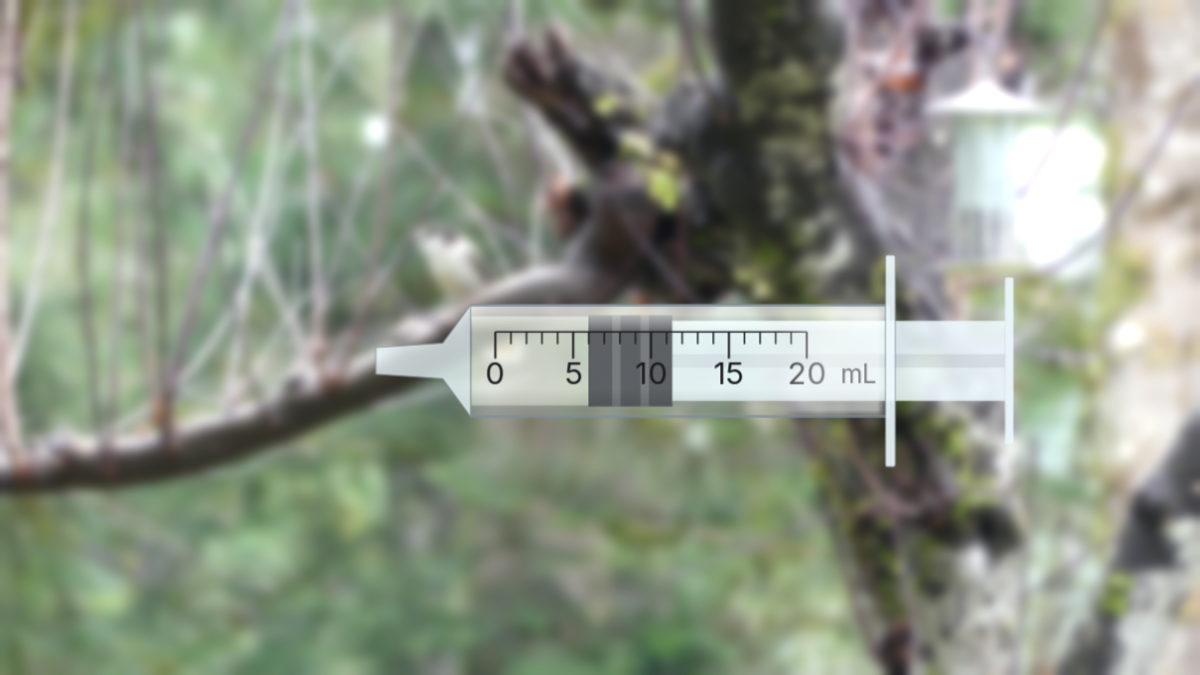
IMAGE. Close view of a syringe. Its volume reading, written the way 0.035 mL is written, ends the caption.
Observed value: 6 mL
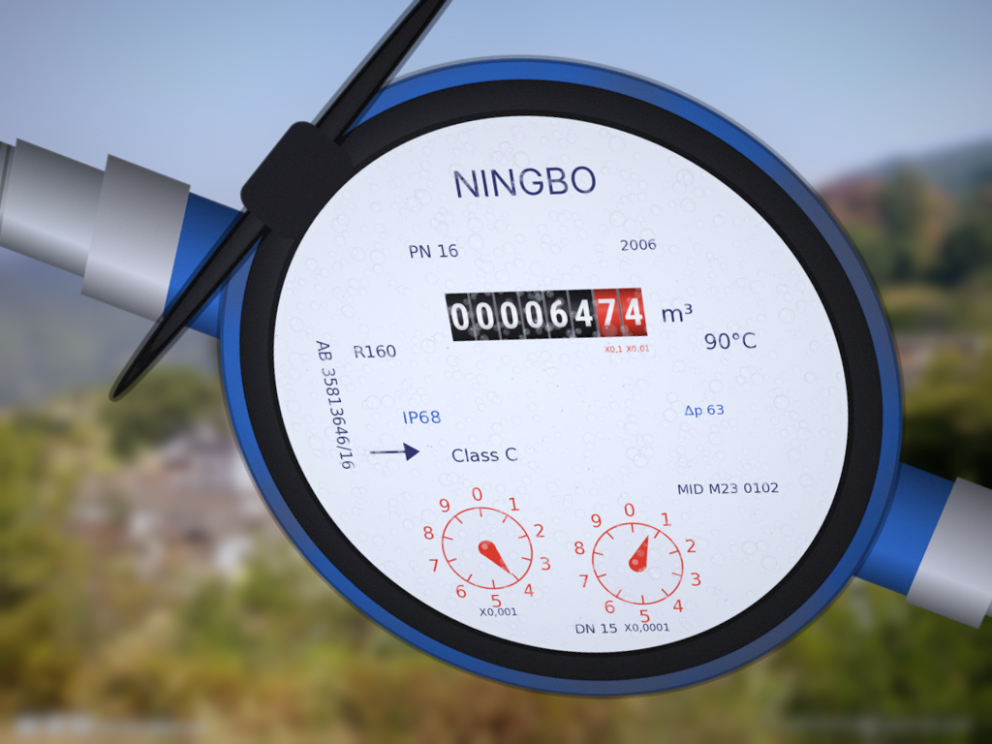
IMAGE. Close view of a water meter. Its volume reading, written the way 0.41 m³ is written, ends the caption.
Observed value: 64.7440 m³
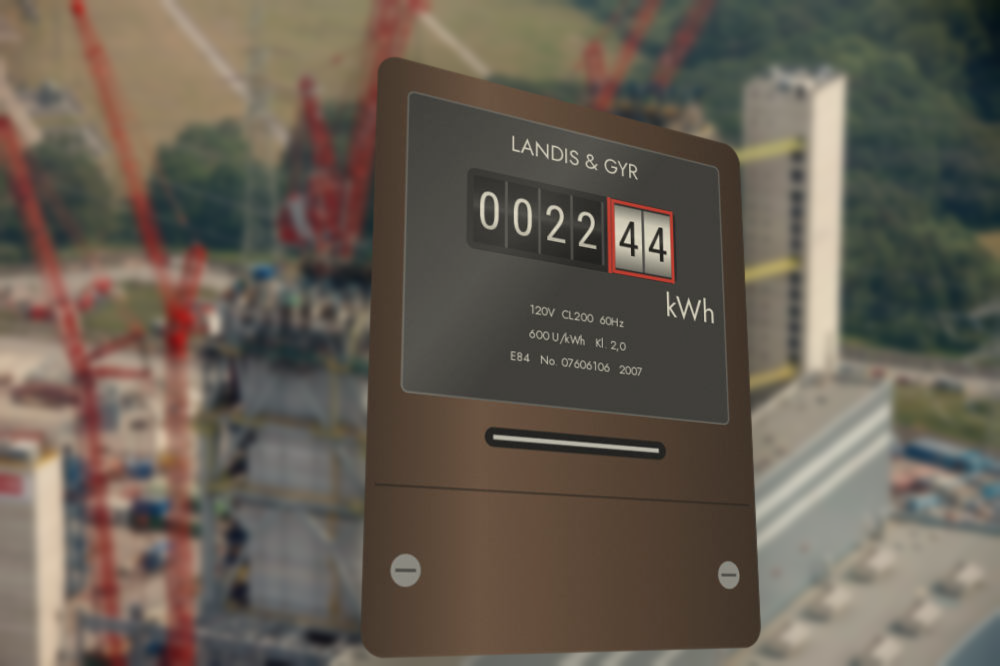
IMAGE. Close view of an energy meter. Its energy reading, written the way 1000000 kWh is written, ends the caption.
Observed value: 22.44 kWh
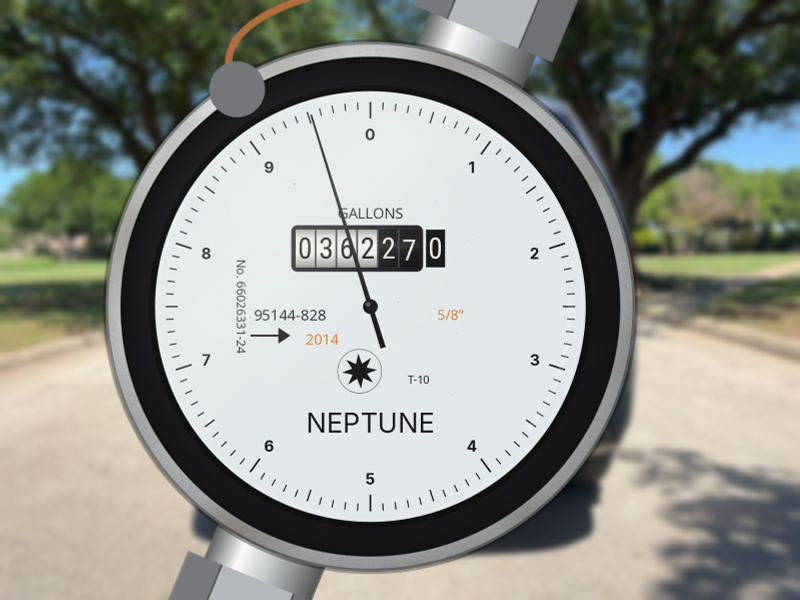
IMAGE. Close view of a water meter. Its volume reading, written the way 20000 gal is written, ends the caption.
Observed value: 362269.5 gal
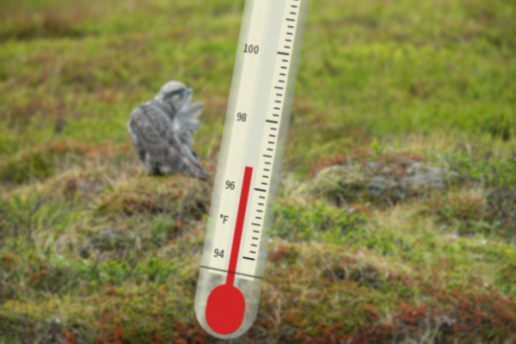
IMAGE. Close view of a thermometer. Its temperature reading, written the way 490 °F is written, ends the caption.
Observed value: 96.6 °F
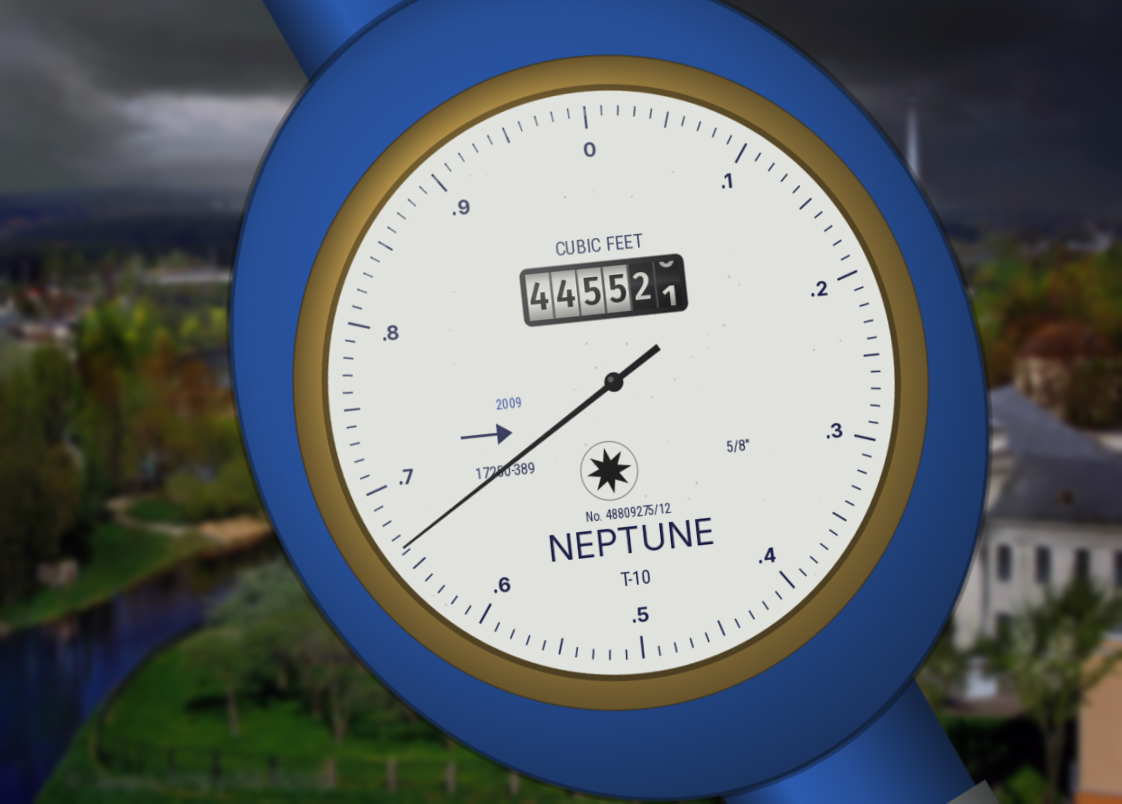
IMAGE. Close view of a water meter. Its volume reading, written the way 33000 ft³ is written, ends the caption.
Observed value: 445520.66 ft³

◆ What needs to be done: Convert the rows above into a JSON list of strings with one string per line. Skip blank lines and leave the pictures out.

◆ Worked solution:
[
  "IMAGE. Close view of a syringe. Its volume reading, written the way 0.035 mL is written, ends the caption.",
  "Observed value: 6 mL",
  "IMAGE. Close view of a water meter. Its volume reading, written the way 0.41 m³ is written, ends the caption.",
  "Observed value: 64.7440 m³",
  "IMAGE. Close view of an energy meter. Its energy reading, written the way 1000000 kWh is written, ends the caption.",
  "Observed value: 22.44 kWh",
  "IMAGE. Close view of a water meter. Its volume reading, written the way 20000 gal is written, ends the caption.",
  "Observed value: 362269.5 gal",
  "IMAGE. Close view of a thermometer. Its temperature reading, written the way 490 °F is written, ends the caption.",
  "Observed value: 96.6 °F",
  "IMAGE. Close view of a water meter. Its volume reading, written the way 33000 ft³ is written, ends the caption.",
  "Observed value: 445520.66 ft³"
]